• _What you will do_:
Among the lines of the records, find all that carry the word "CIRCLE" and copy them.

• _Data listing_:
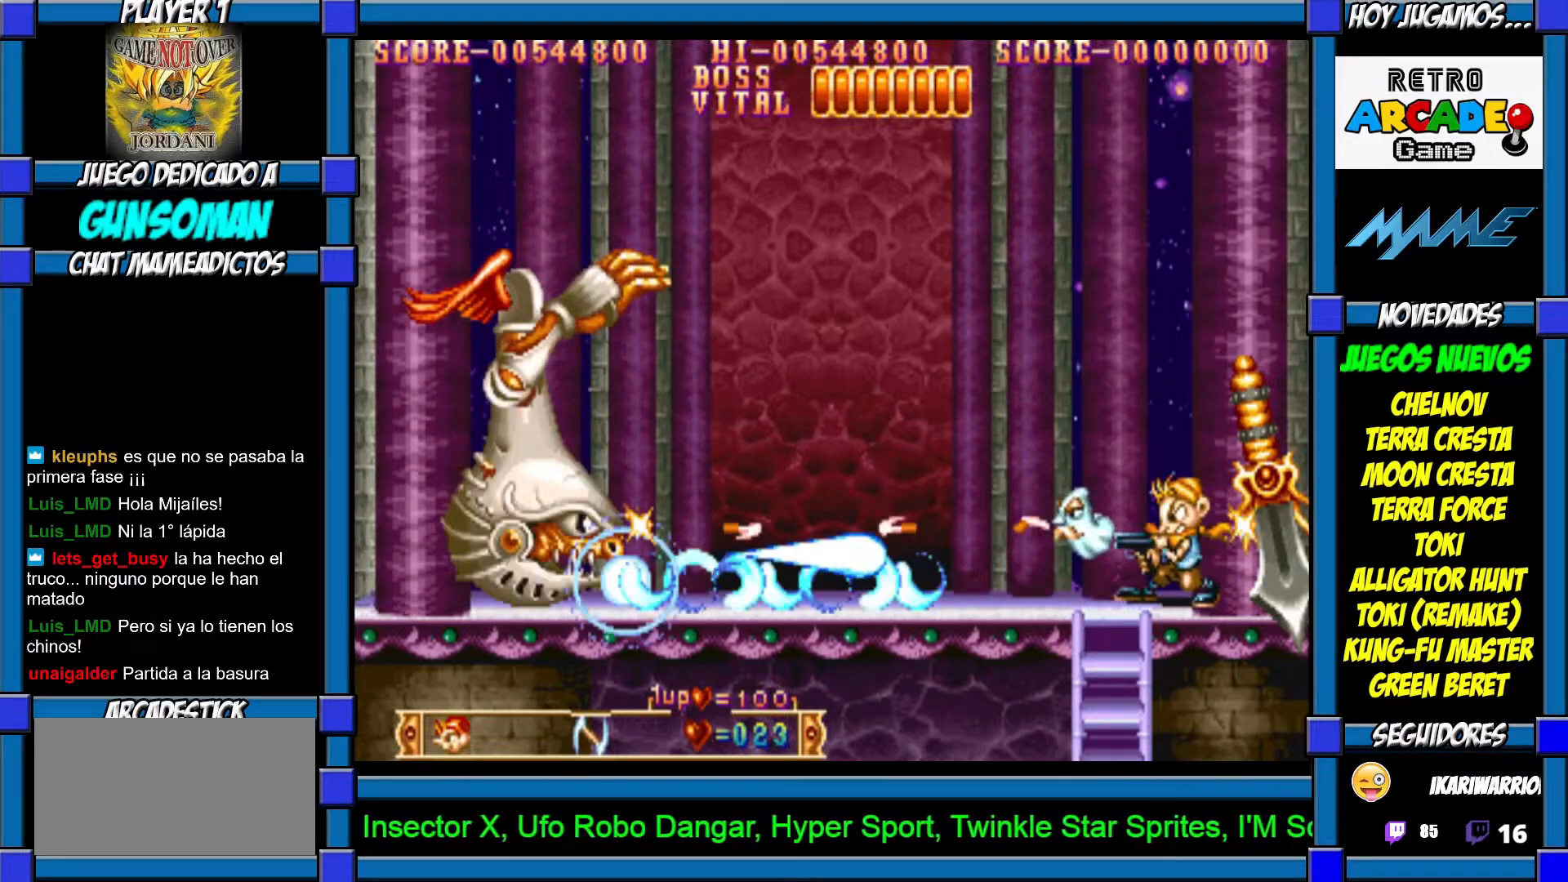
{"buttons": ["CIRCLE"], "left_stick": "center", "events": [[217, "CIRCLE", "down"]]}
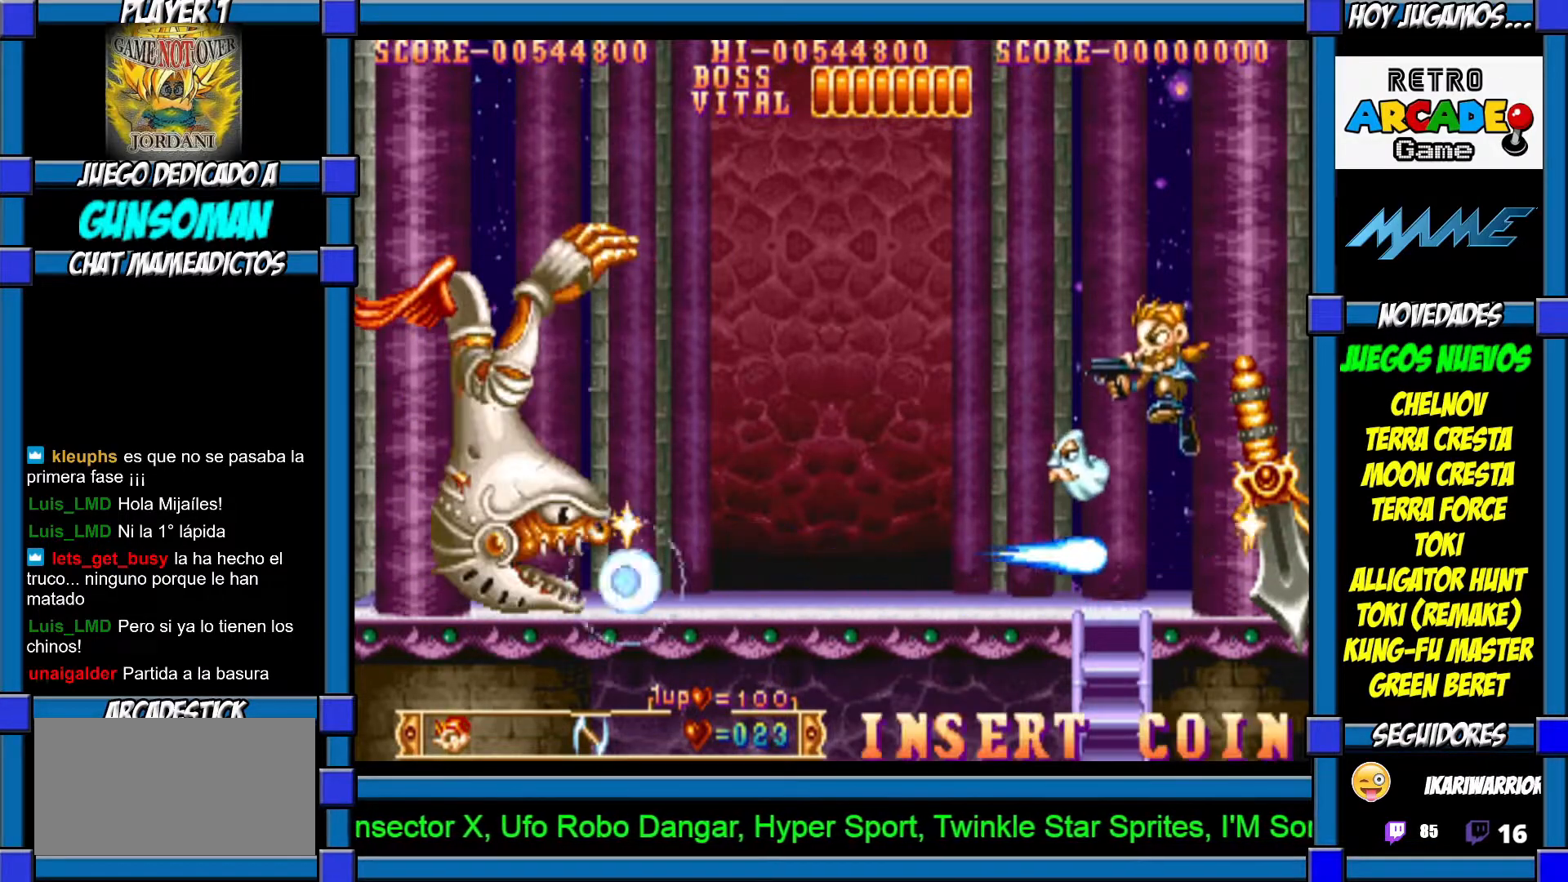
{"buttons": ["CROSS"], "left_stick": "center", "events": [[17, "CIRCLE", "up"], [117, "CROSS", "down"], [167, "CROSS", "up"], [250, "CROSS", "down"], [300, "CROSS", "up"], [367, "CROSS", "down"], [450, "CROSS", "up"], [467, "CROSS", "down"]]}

--

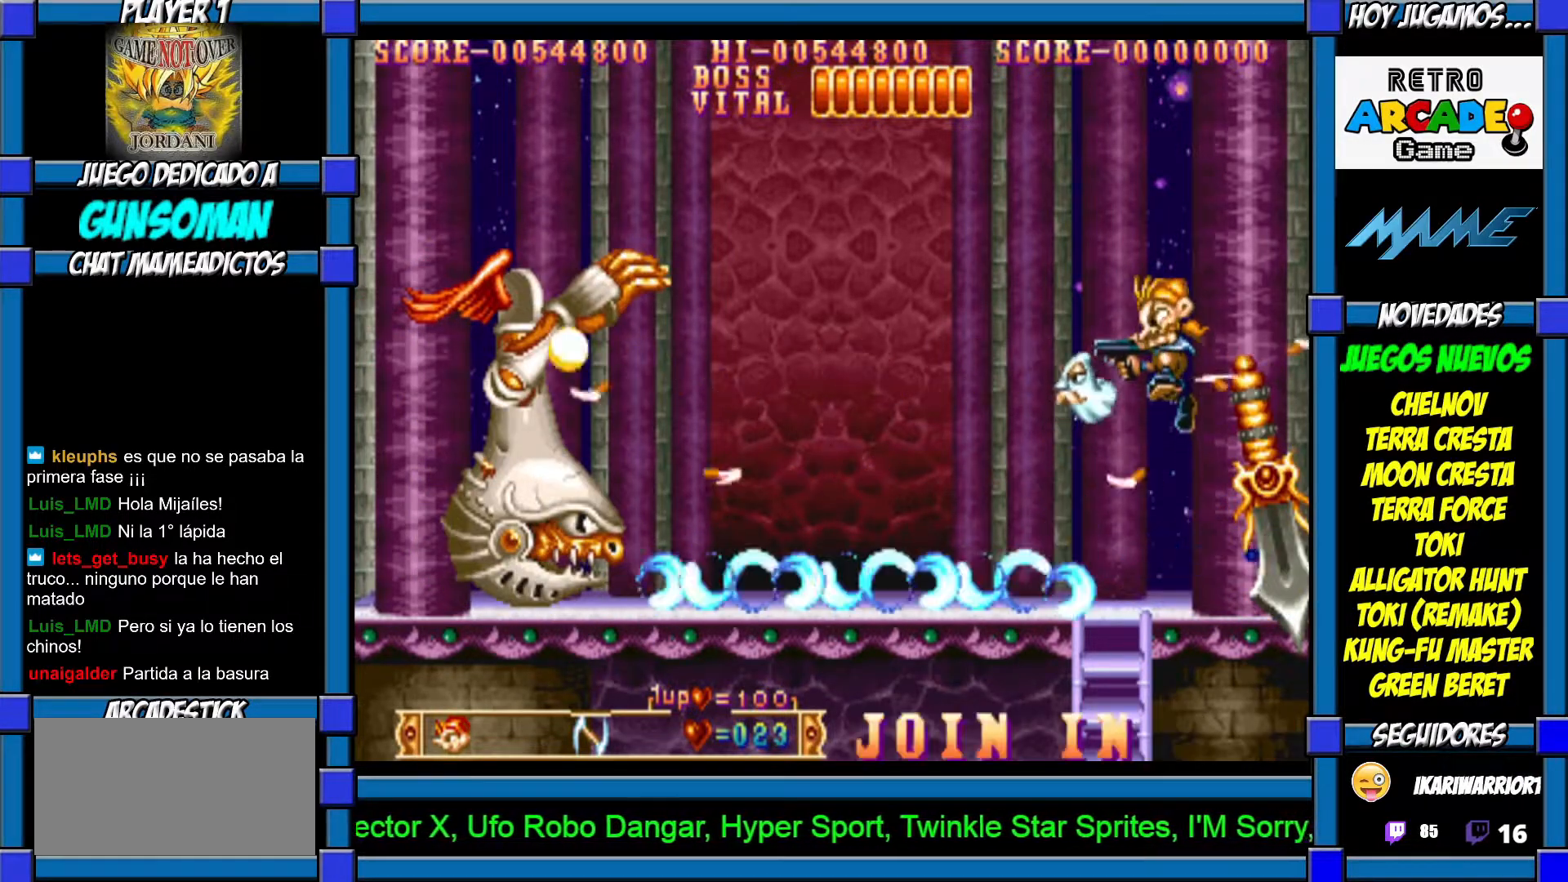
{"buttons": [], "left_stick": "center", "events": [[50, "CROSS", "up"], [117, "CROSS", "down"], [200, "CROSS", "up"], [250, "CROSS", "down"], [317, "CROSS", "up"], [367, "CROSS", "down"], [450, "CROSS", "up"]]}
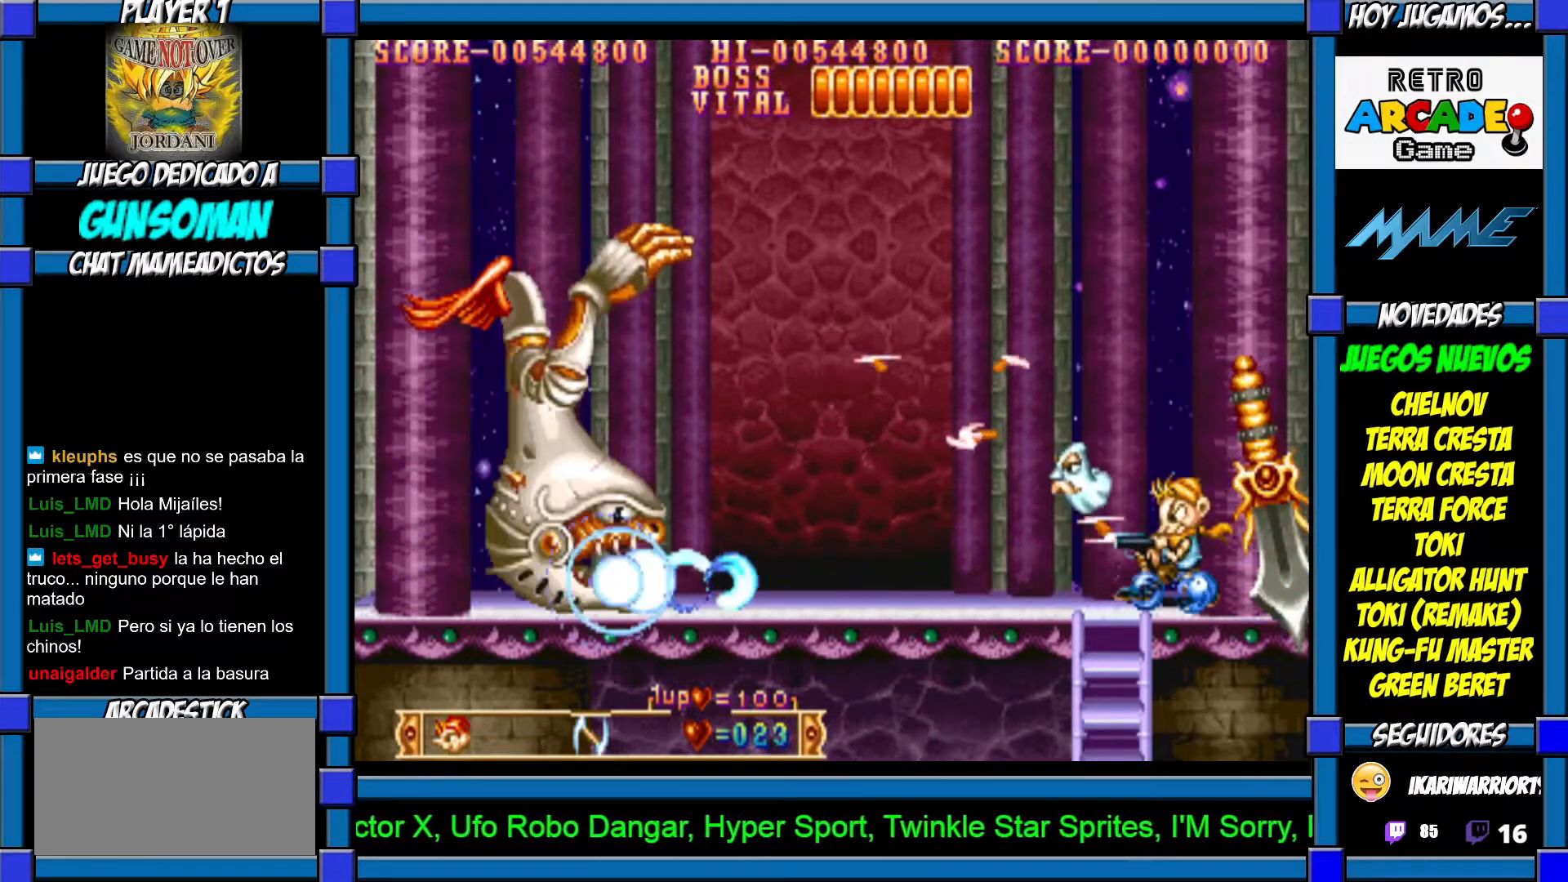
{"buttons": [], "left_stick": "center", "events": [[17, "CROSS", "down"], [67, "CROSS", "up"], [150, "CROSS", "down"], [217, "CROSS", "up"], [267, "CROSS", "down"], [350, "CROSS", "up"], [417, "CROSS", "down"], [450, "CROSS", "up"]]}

• _Solution to the problem_:
{"buttons": ["CIRCLE"], "left_stick": "center", "events": [[217, "CIRCLE", "down"]]}
{"buttons": ["CROSS"], "left_stick": "center", "events": [[17, "CIRCLE", "up"], [117, "CROSS", "down"], [167, "CROSS", "up"], [250, "CROSS", "down"], [300, "CROSS", "up"], [367, "CROSS", "down"], [450, "CROSS", "up"], [467, "CROSS", "down"]]}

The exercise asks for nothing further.